Soil carbon and nitrogen sources and redistribution as affected by erosion and deposition processes: A case study in a loess hilly-gully catchment, China

Understanding how organic carbon (C) and nitrogen (N) move with soil along the fluvial system and where eroded organic C and N sources occur over catchment landscape is of significant importance for evaluating accurately carbon or nitrogen budget at the catchment scale and designing proper management practice in the fragile ecosystem. In this study, we selected a dam-controlled catchment in the southwestern hilly-gully region of the Chinese Loess Plateau with severe soil erosion, and explored the catchment scale carbon and nitrogen redistribution by erosion and deposition processes as well as organic carbon and nitrogen sources in sediments retained by check dam.
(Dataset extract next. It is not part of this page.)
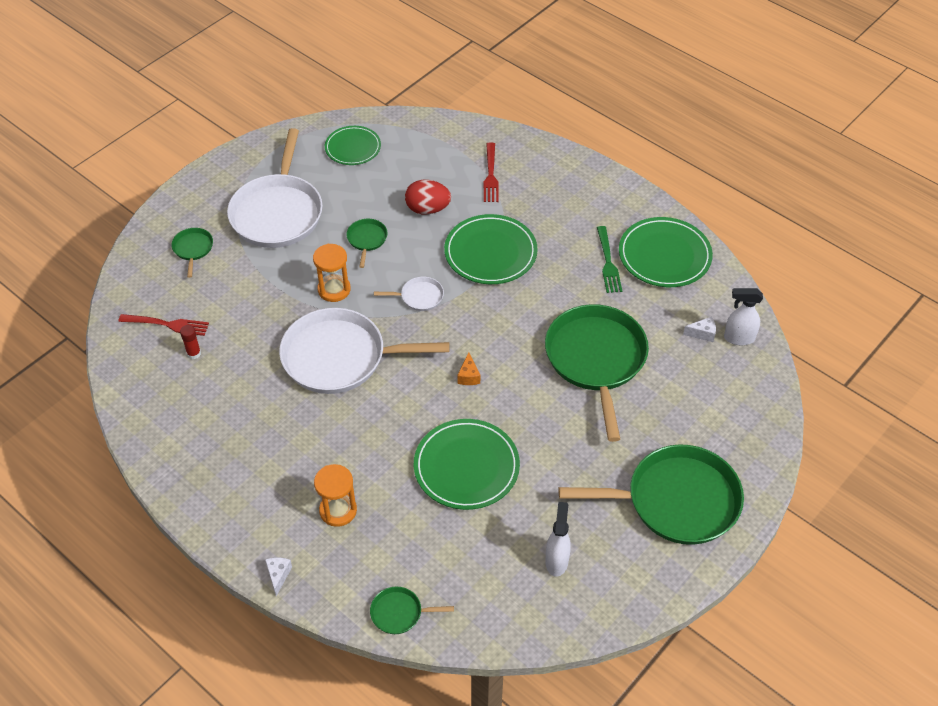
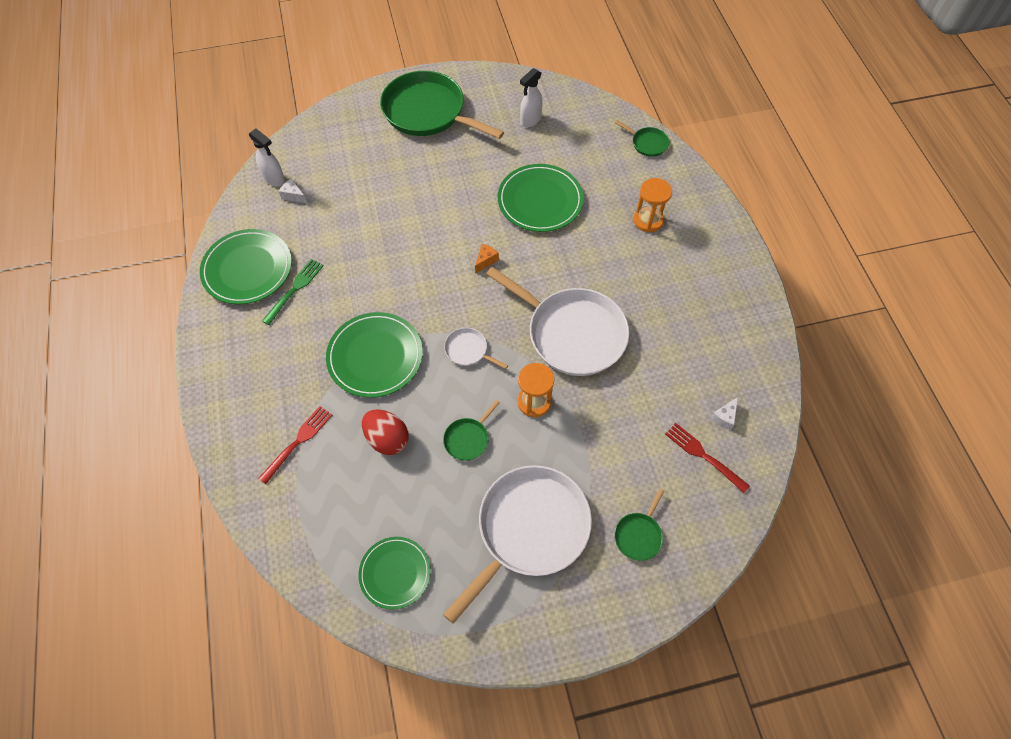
camera: 145 degrees left, 10 degrees up
(194, 353) = (693, 410): red glue stick -> none
(278, 575) = (713, 202): white cheese -> white cheese (724, 417)
(596, 359) = (385, 220): green pan -> none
The physio-chemical characteristics, stable isotopic signatures (13C, 15N), total organic C (TOC) and total N (TN) of soils and sediments in studied catchment were determined and an isotopic mixing model was employed to quantify the relative contributions of each source type (ie., forests, cropland, and gully) to eroded sediment C and N. The results showed that the check dam intercepted 309.6 Gg of eroded soil, 1405.1 Mg of TOC, and 153.5 Mg of TN. The sediment the eroded TOC was mainly sourced from cropland, accounting for 53.54%, followed by gully (29.28%) and then forests (17.18%), respectively. Eroded TN sources was similar to C sources, showing that cropland contributed 53.53%, with gully and forests contributing 30.86% and 15.61%, respectively. Moreover, the forests contributions to eroded C and N gradually decreased in the direction of the runoff pathway at the check dam, and the C and N contributions of cropland and gullies showed the orders of mid-check dam > post-check dam > pre-check dam and pre-check dam > post-check dam > mid-check dam, respectively. Soil erosion and deposition processes induced 1569.8 Mg TOC and 146.7 Mg TN losses, with an average soil C and N erosion rate of 0.051 Mg C ha−1 yr−1 and 0.005 Mg N ha−1 yr−1 during the period (i.e., from 2004 to 2016), accounting for approximately 52.8% and 48.87% of the total amount of eroded TOC and TN, respectively. The results indicated that although the check dam served as a carbon and nitrogen storage and sequestration structure in the loess hilly-gully region, erosion-induced carbon or nitrogen redistribution might still act as a major source for atmospheric CO2 or nitrogen oxide in our studied catchment.